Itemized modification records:
··········
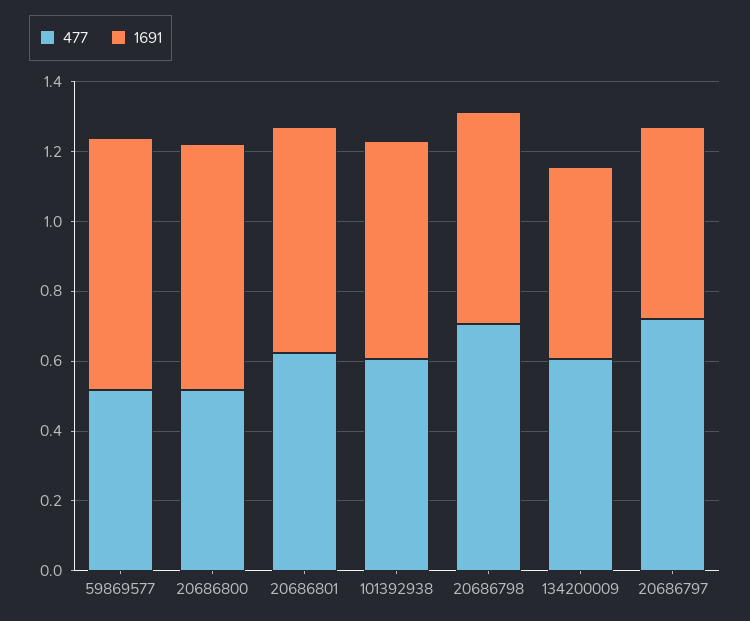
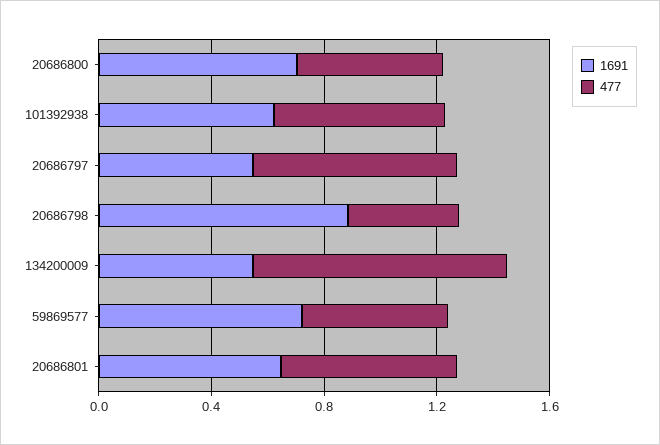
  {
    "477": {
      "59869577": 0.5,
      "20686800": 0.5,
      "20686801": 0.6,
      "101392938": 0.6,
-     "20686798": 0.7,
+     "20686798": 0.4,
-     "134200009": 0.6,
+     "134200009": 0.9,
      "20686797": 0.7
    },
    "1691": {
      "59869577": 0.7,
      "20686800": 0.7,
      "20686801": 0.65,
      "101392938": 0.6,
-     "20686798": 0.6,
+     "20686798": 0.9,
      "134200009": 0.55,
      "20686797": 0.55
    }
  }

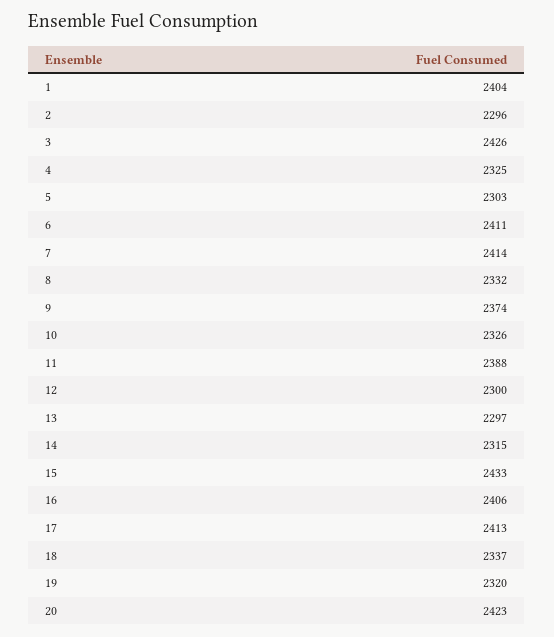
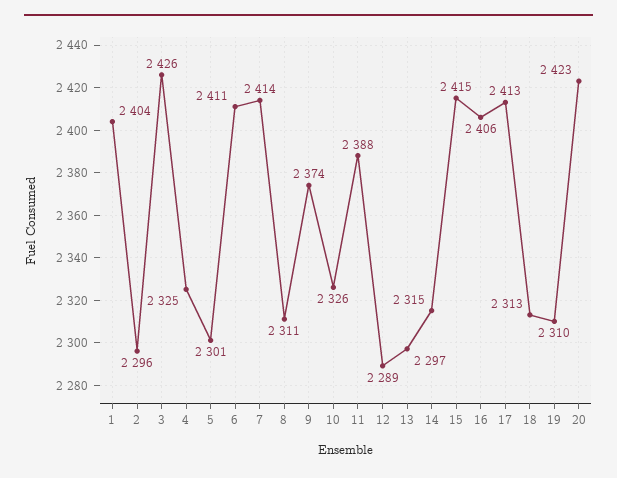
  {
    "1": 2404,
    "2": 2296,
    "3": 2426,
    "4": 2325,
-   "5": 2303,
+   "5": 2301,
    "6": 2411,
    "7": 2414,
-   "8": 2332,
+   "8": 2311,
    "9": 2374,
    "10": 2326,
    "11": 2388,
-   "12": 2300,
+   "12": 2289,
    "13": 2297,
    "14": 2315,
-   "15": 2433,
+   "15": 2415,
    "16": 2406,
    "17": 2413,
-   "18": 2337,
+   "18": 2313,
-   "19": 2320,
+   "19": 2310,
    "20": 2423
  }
··········
Directive: Could you reproduce the records above exactly, leaving out every picture?

Exercise output:
  {
    "477": {
      "59869577": 0.5,
      "20686800": 0.5,
      "20686801": 0.6,
      "101392938": 0.6,
-     "20686798": 0.7,
+     "20686798": 0.4,
-     "134200009": 0.6,
+     "134200009": 0.9,
      "20686797": 0.7
    },
    "1691": {
      "59869577": 0.7,
      "20686800": 0.7,
      "20686801": 0.65,
      "101392938": 0.6,
-     "20686798": 0.6,
+     "20686798": 0.9,
      "134200009": 0.55,
      "20686797": 0.55
    }
  }

  {
    "1": 2404,
    "2": 2296,
    "3": 2426,
    "4": 2325,
-   "5": 2303,
+   "5": 2301,
    "6": 2411,
    "7": 2414,
-   "8": 2332,
+   "8": 2311,
    "9": 2374,
    "10": 2326,
    "11": 2388,
-   "12": 2300,
+   "12": 2289,
    "13": 2297,
    "14": 2315,
-   "15": 2433,
+   "15": 2415,
    "16": 2406,
    "17": 2413,
-   "18": 2337,
+   "18": 2313,
-   "19": 2320,
+   "19": 2310,
    "20": 2423
  }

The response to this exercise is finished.